After a speedy ride of 3hrs we arrive at the Uma Agung Villa in Sidemen. This location is stunning! We have a room with view on ricepaddies. The rooms are large with spacious bathrooms. The kids dive into the swimming pool. We hesitate to extend our stay with one day. However, the weather is not on our side and it is cloudy and wet, not improving in the next days. We hear from the homefront that the weather in Belgium has not improved, with rain and cold temperatures continuing.  Sidemen almost feels like home but a bit warmer. Another thing which makes us think about home is the call of the roosters in the morning (also in Munduk), and the extended section of western dishes on the menu.

Saturday 14 july
Today we explore Sidemen in the morning. All around are ricefields and chiliplantations. I tried the chilies.
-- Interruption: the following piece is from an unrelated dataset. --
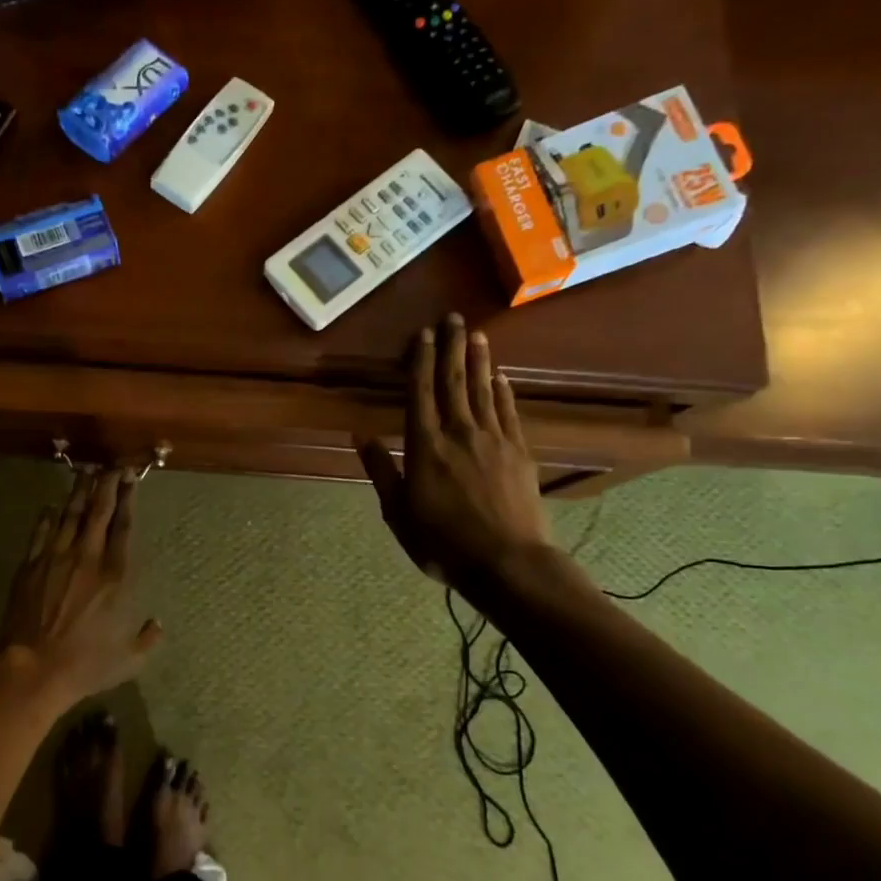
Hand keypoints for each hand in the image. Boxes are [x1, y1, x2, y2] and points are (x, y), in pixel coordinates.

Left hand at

The taste is good, a bit like sweet paprika; with a knack the pod explodes when you bite and the juice of the chili invades your mouth. First sweet, then warm until the sides of your tongue tingle and hurt when you breathe in. After a few minutes it's gone. Yes, they are hot, but  not the hottest I've eaten. Anja stops with the tip, while I could have had a second one.
Every house here has their own Pura (temple). In Munduk it wasn't that apparent yet, but here it is clear that Hinduism is a part of daily life, with offerings in the morning, mid day and evening. For ceremonies it is the Hindu calendar period of cremations and death. Curiously, funerals ceremonies are being held everywhere we pass or go. Are all Balinese Hindu dying in this lunar month ? Or are special ceremonies held with the ashes of cremation of all those who died in the past year ? Another noticeable thing is that, compared to Java, there are no imams calling for prayer at 5AM or anytime during the day. However, the Muslims in Java also live their religion to the fullest with prayers multiple times per day. In the afternoon we all have massages at the spa of the hotel.

Sunday 15 july

Today we have planned a trip bringing us to Besakih, Pura Kehen in Bangli, Tirta Empul near Tampaksiring and via Klungkung (Kerta Gosa and traditional market) back to Sidemen.
Pickup is at 7AM and we are at Besakih at 8AM, before the tourists arrive. Actually, the ticket office is not even open yet, and we get the tickets from an official on a scooter. The cars have to park about 800m from the entrance of the temple complex, so the tourists have to walk 800m along souvenir shops and warungs. As we are so early only a few shops are open and no touts are there. We enter the Besakih temple complex as first visitors of the day. Besakih is considered the most holy temple on Bali by Balinese Hindus. Regularly, ceremonies are held for any of the 50 or so gods housed in this complex. It is huge. As non-Hindu we cannot enter any of the temples themselves, we can only walk around in between them. It is rather special, being the only ones there and gives us a feeling of a ghostly abandoned temple complex, hidden in the clouds. However after some time we see that in the largest temple, a ceremony is going on, but the height of the walls makes it difficult to follow. In another smaller complex Hindu believers are arriving, dressed on their Sunday's best and light incence sticks before they enter. Although the Balinese are open about their beliefs, we do get the looks of some of them. As we go back, more Balinese are entering the main temple. Its about 9.15 when we leave the temple and the first bus of tourists arrives. Next is a stop at Pura Kehen in Bangli on our way to Tirta Empul. When we arrive about 3 minibusses are already there. Ai ! Tourists we think. Entering the temple, we hear the singing along for a Hindu ceremony. About twenty Balinese are sitting in group to pray for the temple god. We are the only tourists there and keep our distance to show respect. I only take a few pictures. They do notice us. We put our hands together and make a little bow to show respect and say hello. The ceremony takes about 10 minutes. The temple is one of the most beautiful temples we've seen so far.
We continue to Tirta Empul, to see the bathing of Hindu in the holy waters. When we get there we first go through a building with a large pond with koi fish. Koi fish of about 1m long, to much of Sietse's interest. Then enter the holy place which contains individual ceremonial temples. Many tourists are there. The temple has a functional meaning and ceremonies are held per family. Sometimes 10, sometimes 20 Balinese family members are praying in public. Some tourists don't care and walk around without taking much distance. After this court is a pond where the source of the water is. It is like a fumarole blowing out silver-grey sand. This water then pours in the baths where Balinese families are bathing. When we enter this place, it feels like a privilege that we can be observers to this. Non-Hindus cannot bathe here. We stay some time to follow the process of this ritual washing.